◆ WHAT THE TASK ASKS
The number of lines below containing the word "Caplio" is all that should be returned.

◆ Collected data
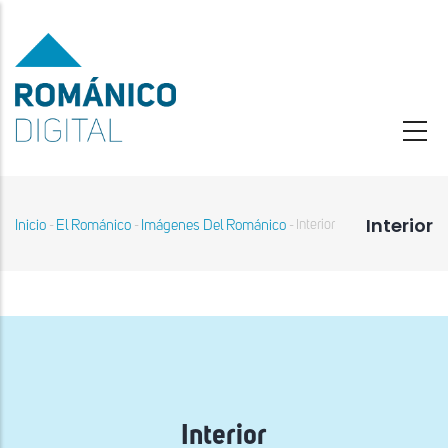
Pasar
al
contenido
principal
Interior
Inicio
El Románico
Imágenes Del Románico
Interior
-
-
-
Sobrescribir
enlaces
de
ayuda
a
la
navegación
Interior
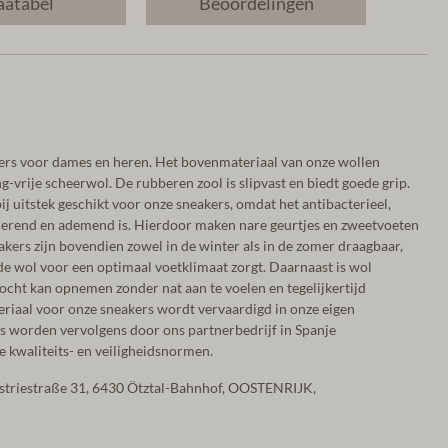
atabel
Beoordelingen
ers voor dames en heren. Het bovenmateriaal van onze wollen
-vrije scheerwol. De rubberen zool is slipvast en biedt goede grip.
bij uitstek geschikt voor onze sneakers, omdat het antibacterieel,
erend en ademend is. Hierdoor maken nare geurtjes en zweetvoeten
akers zijn bovendien zowel in de winter als in de zomer draagbaar,
 wol voor een optimaal voetklimaat zorgt. Daarnaast is wol
vocht kan opnemen zonder nat aan te voelen en tegelijkertijd
riaal voor onze sneakers wordt vervaardigd in onze eigen
s worden vervolgens door ons partnerbedrijf in Spanje
 kwaliteits- en veiligheidsnormen.
ustriestraße 31, 6430 Ötztal-Bahnhof, OOSTENRIJK,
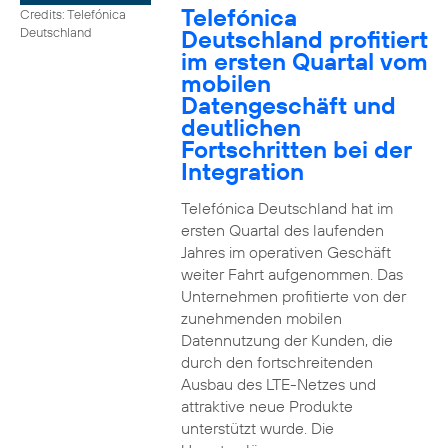
Telefónica
Credits: Telefónica
Deutschland profitiert
Deutschland
im ersten Quartal vom
mobilen
Datengeschäft und
deutlichen
Fortschritten bei der
Integration
Telefónica Deutschland hat im
ersten Quartal des laufenden
Jahres im operativen Geschäft
weiter Fahrt aufgenommen. Das
Unternehmen profitierte von der
zunehmenden mobilen
Datennutzung der Kunden, die
durch den fortschreitenden
Ausbau des LTE-Netzes und
attraktive neue Produkte
unterstützt wurde. Die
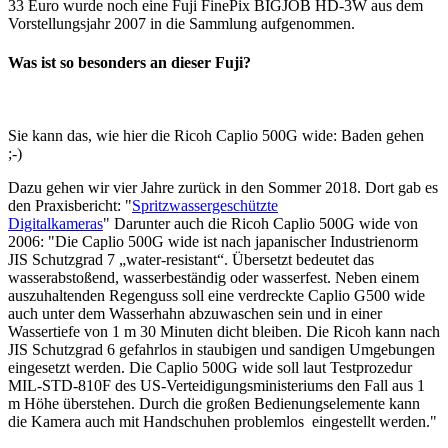
33 Euro wurde noch eine Fuji FinePix BIGJOB HD-3W aus dem
Vorstellungsjahr 2007 in die Sammlung aufgenommen.
Was ist so besonders an dieser Fuji?
Sie kann das, wie hier die Ricoh Caplio 500G wide: Baden gehen
;-)
Dazu gehen wir vier Jahre zurück in den Sommer 2018. Dort gab es
den Praxisbericht: "
Spritzwassergeschützte
Digitalkameras
" Darunter auch die Ricoh Caplio 500G wide von
2006: "Die Caplio 500G wide ist nach japanischer Industrienorm
JIS Schutzgrad 7 „water-resistant“. Übersetzt bedeutet das
wasserabstoßend, wasserbeständig oder wasserfest. Neben einem
auszuhaltenden Regenguss soll eine verdreckte Caplio G500 wide
auch unter dem Wasserhahn abzuwaschen sein und in einer
Wassertiefe von 1 m 30 Minuten dicht bleiben. Die Ricoh kann nach
JIS Schutzgrad 6 gefahrlos in staubigen und sandigen Umgebungen
eingesetzt werden. Die Caplio 500G wide soll laut Testprozedur
MIL-STD-810F des US-Verteidigungsministeriums den Fall aus 1
m Höhe überstehen. Durch die großen Bedienungselemente kann
die Kamera auch mit Handschuhen problemlos eingestellt werden."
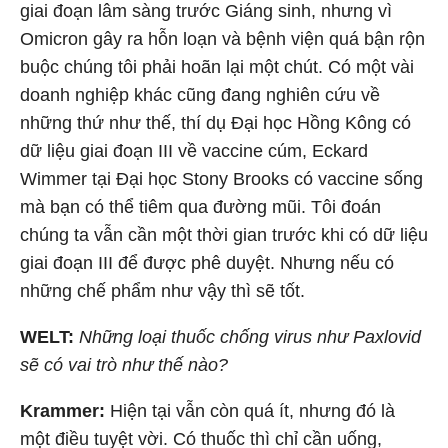
giai đoạn lâm sàng trước Giáng sinh, nhưng vì
Omicron gây ra hỗn loạn và bệnh viện quá bận rộn
buộc chúng tôi phải hoãn lại một chút. Có một vài
doanh nghiệp khác cũng đang nghiên cứu về
những thứ như thế, thí dụ Đại học Hồng Kông có
dữ liệu giai đoạn III về vaccine cúm, Eckard
Wimmer tại Đại học Stony Brooks có vaccine sống
mà bạn có thể tiêm qua đường mũi. Tôi đoán
chúng ta vẫn cần một thời gian trước khi có dữ liệu
giai đoạn III để được phê duyệt. Nhưng nếu có
những chế phẩm như vậy thì sẽ tốt.
WELT:
Những loại thuốc chống virus như Paxlovid
sẽ có vai trò như thế nào?
Krammer:
Hiện tại vẫn còn quá ít, nhưng đó là
một điều tuyệt vời. Có thuốc thì chỉ cần uống,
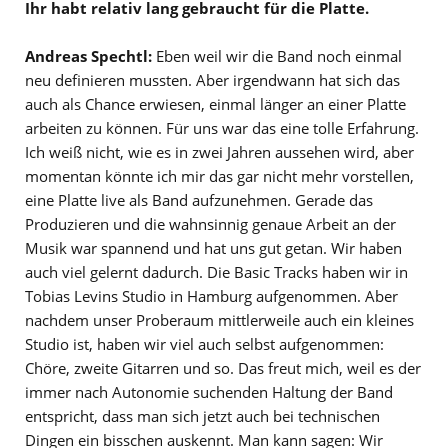
Ihr habt relativ lang gebraucht für die Platte.
Andreas Spechtl:
Eben weil wir die Band noch einmal
neu definieren mussten. Aber irgendwann hat sich das
auch als Chance erwiesen, einmal länger an einer Platte
arbeiten zu können. Für uns war das eine tolle Erfahrung.
Ich weiß nicht, wie es in zwei Jahren aussehen wird, aber
momentan könnte ich mir das gar nicht mehr vorstellen,
eine Platte live als Band aufzunehmen. Gerade das
Produzieren und die wahnsinnig genaue Arbeit an der
Musik war spannend und hat uns gut getan. Wir haben
auch viel gelernt dadurch. Die Basic Tracks haben wir in
Tobias Levins Studio in Hamburg aufgenommen. Aber
nachdem unser Proberaum mittlerweile auch ein kleines
Studio ist, haben wir viel auch selbst aufgenommen:
Chöre, zweite Gitarren und so. Das freut mich, weil es der
immer nach Autonomie suchenden Haltung der Band
entspricht, dass man sich jetzt auch bei technischen
Dingen ein bisschen auskennt. Man kann sagen: Wir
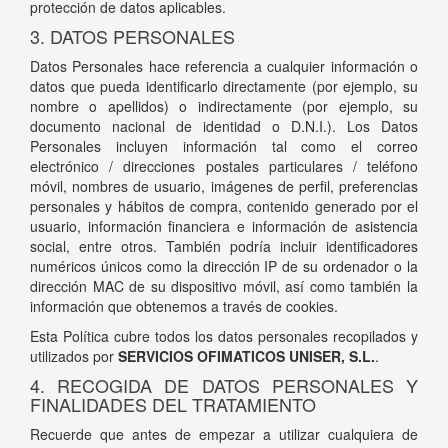
protección de datos aplicables.
3. DATOS PERSONALES
Datos Personales hace referencia a cualquier información o
datos que pueda identificarlo directamente (por ejemplo, su
nombre o apellidos) o indirectamente (por ejemplo, su
documento nacional de identidad o D.N.I.). Los Datos
Personales incluyen información tal como el correo
electrónico / direcciones postales particulares / teléfono
móvil, nombres de usuario, imágenes de perfil, preferencias
personales y hábitos de compra, contenido generado por el
usuario, información financiera e información de asistencia
social, entre otros. También podría incluir identificadores
numéricos únicos como la dirección IP de su ordenador o la
dirección MAC de su dispositivo móvil, así como también la
información que obtenemos a través de cookies.
Esta Política cubre todos los datos personales recopilados y
utilizados por
SERVICIOS OFIMATICOS UNISER, S.L.
.
4. RECOGIDA DE DATOS PERSONALES Y
FINALIDADES DEL TRATAMIENTO
Recuerde que antes de empezar a utilizar cualquiera de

◆ SOLVED PROBLEM
5